#### [ОБЯЗАТЕЛЬНЫЕ ЗАДАНИЯ]
#1 Перепечатайте из текста о комедии и монархах фрагмент начиная со слов «С тех пор как» и заканчивая словами «не могу рассказать.» включительно.
#2 Что француз, согласно тексту о комедии и монархах, рассматривает даже как повинность?

──────── ТЕКСТ ДЛЯ ИЗУЧЕНИЯ ────────

К чему вам, господа комедийные авторы, стремиться в вашем искусстве к единственной цели, которая недостижима? Или вы подобны мнимым храбрецам из провинциальных кафе, которые бывают особенно грозными тогда, когда они за столом рассказывают друзьям о сражениях и все ими восхищаются?
С тех пор как г-н де Шатобриан стал защищать религию[166] ради ее красоты, другие с бóльшим успехом стали защищать монархов как людей, полезных для счастья народов и необходимых при данном состоянии нашей цивилизации: француз не проводит свою жизнь на форуме, как грек или римлянин, он рассматривает даже суд присяжных как повинность и т. д. В результате подобной защиты монархи стали людьми; их любят, но им больше не поклоняются. Г-жа дю Осе сообщает нам[167], что их любовницы смеются над ними, как наши над нами, а герцог де Шуазель, первый министр, держит с г-ном де Праленом некое пари, о котором я не могу рассказать.
С того дня, как королей, например Филиппа II или Людовика XIV, перестали считать существами, ниспосланными свыше; с того дня, как какой-то наглец доказал, что они полезны, — достоинство их стало предметом обсуждения, и комедия должна была навсегда отказаться от насмешек над придворными. Министерские портфели добываются на трибуне палат, а не в Эйль-де-бефе[168]; и вы хотите, чтобы короли терпели насмешки над своими дворами, и без того уж обезлюдевшими? Поистине это неразумно. Посоветовали бы вы им это, если бы вы были министром полиции? Разве первый закон жизни всякого существа, будь то волк или баран, не в том, чтобы охранять себя? Всякая насмешка над властью может быть очень смелой, но она не литературна.

──────── ДАННЫЕ ДЛЯ АНАЛИЗА ────────

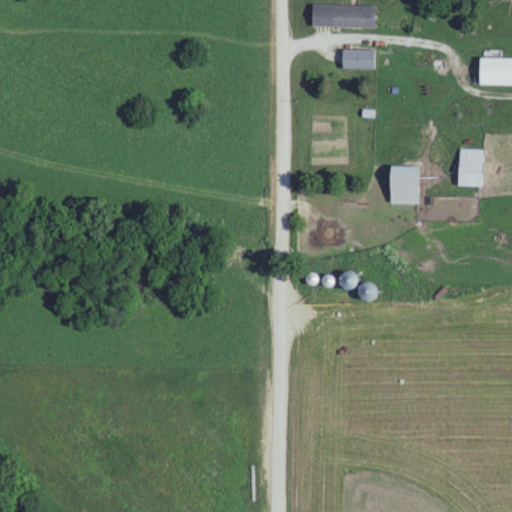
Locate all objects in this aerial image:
building: (348, 16)
building: (362, 59)
building: (498, 71)
building: (474, 168)
building: (410, 186)
road: (281, 256)
building: (315, 280)
building: (371, 293)
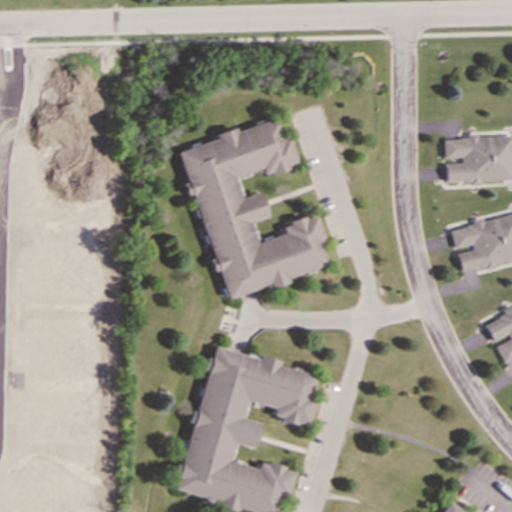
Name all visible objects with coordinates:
road: (256, 20)
road: (256, 38)
road: (9, 57)
building: (477, 158)
building: (477, 158)
building: (245, 209)
building: (245, 209)
building: (482, 241)
building: (483, 241)
road: (412, 243)
road: (355, 250)
road: (316, 315)
building: (501, 331)
building: (500, 332)
road: (339, 413)
building: (237, 429)
building: (238, 429)
road: (413, 439)
road: (493, 494)
building: (449, 507)
building: (449, 507)
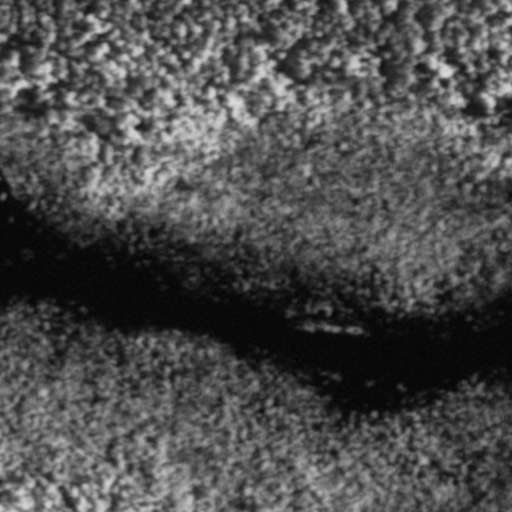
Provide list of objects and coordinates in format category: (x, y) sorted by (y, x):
river: (259, 334)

────────

#### [ОТВЕТЫ НА ЗАДАНИЯ]
#1
С тех пор как г-н де Шатобриан стал защищать религию[166] ради ее красоты, другие с бóльшим успехом стали защищать монархов как людей, полезных для счастья народов и необходимых при данном состоянии нашей цивилизации: француз не проводит свою жизнь на форуме, как грек или римлянин, он рассматривает даже суд присяжных как повинность и т. д. В результате подобной защиты монархи стали людьми; их любят, но им больше не поклоняются. Г-жа дю Осе сообщает нам[167], что их любовницы смеются над ними, как наши над нами, а герцог де Шуазель, первый министр, держит с г-ном де Праленом некое пари, о котором я не могу рассказать.

#2 Суд присяжных.